Arksine / moonraker

Web API Server for Klipper
https://moonraker.readthedocs.io
GNU General Public License v3.0
1.02k stars 392 forks source link

Ensure time is synced before refreshing the update manager status. #830

Open miklschmidt opened 3 months ago

miklschmidt commented 3 months ago

Is your feature request related to a problem? Please describe

From my analysis of a few cases of "corrupt" repositories (they're not actually corrupt) on fresh sd cards, it looks like time synchronization tend to happen right in the middle of the update manager status check process, which causes errors when a user boots a pi that hasn't been running for a while.

Notice how git fetch fails (i'm assuming SSL errors because of the time discrepancy) and subsequent repair attempts fail (because there are in fact no empty .git/objects files so rm errors out) and how the time is synced afterwards:

Mar 01 15:26:37 vc3-200 python[605]: [shell_command.py:_check_proc_success()] - Command (git -C /home/pi/printer_data/config/RatOS remote get-url origin) successfully finished
Mar 01 15:26:38 vc3-200 python[605]: [shell_command.py:_check_proc_success()] - Command (git -C /home/pi/printer_data/config/RatOS fetch origin --prune --progress) exited with return code 128
Mar 13 11:19:57 vc3-200 systemd-timesyncd[281]: Initial synchronization to time server 195.171.43.12:123 (2.debian.pool.ntp.org).
Mar 13 11:19:57 vc3-200 python[605]: [shell_command.py:_check_proc_success()] - Command (find .git/objects/ -type f -empty | xargs rm) exited with return code 1
Mar 13 11:19:57 vc3-200 systemd[1]: Starting Online ext4 Metadata Check for All Filesystems...

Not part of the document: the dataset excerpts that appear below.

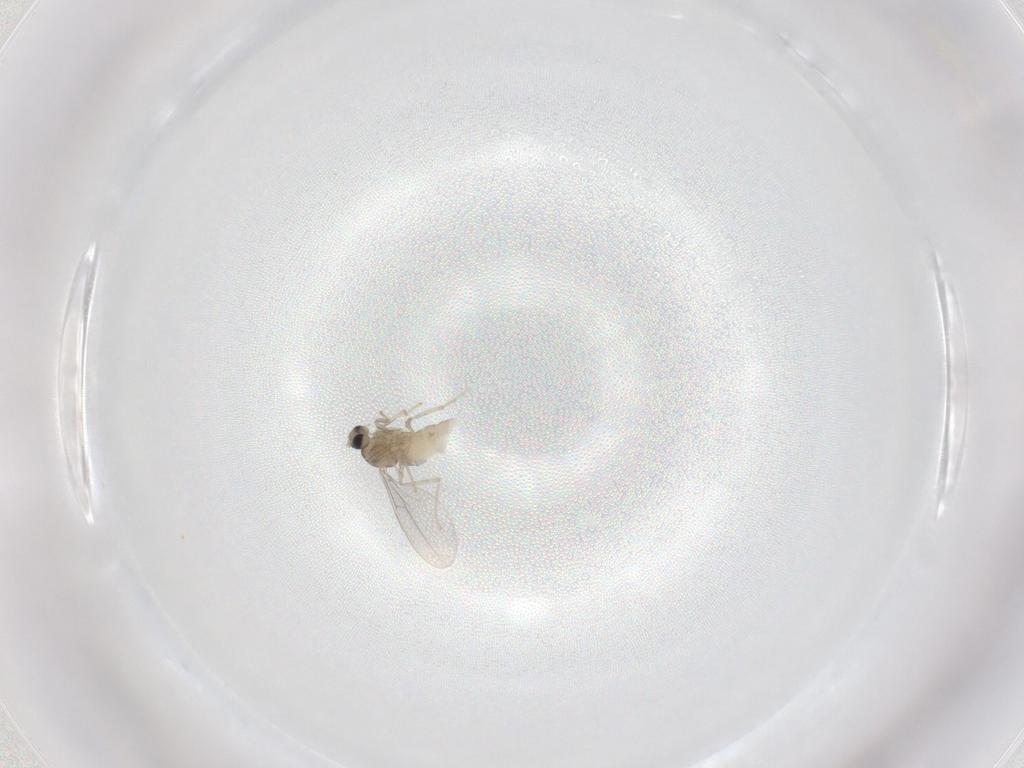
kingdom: Animalia
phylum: Arthropoda
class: Insecta
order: Diptera
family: Cecidomyiidae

Repositories checked after time has been synced, complete the update checks just fine.

Describe the solution you'd like

There's a few solutions, i guess: 1) Make the moonraker service specify After=time-sync.target and ask the user to enable systemd-time-wait-sync.service if their printer is assumed to be connected to the internet. Not ideal as that makes your printer network dependent. 2) Implement a separate service to trigger the update status checks, that depends on time-sync.target and ask users to enable systemd-time-wait-sync.service. 3) Patch the update manager so that it ensures time is synced before checking repository status. This seems like the most robust solution, and would allow us to abort the process early with a clear error cause in case time couldn't be synced.

Describe alternatives you've considered

Assuming a corrupted repository if a git command fails might be misleading, there could be many causes for the current checks to fail, maybe improve that instead? The problem with unnecessarily reporting "corrupted" is that it prompts users to replace their sd cards and basically start over with their setup, that seems like a lot of wasted effort, at least if it's just caused by a missing dependency on time synchronization :D

Additional information

No response

miklschmidt commented 1 month ago

It might also be a good idea to not consider a repository corrupted just because github isn't reachable.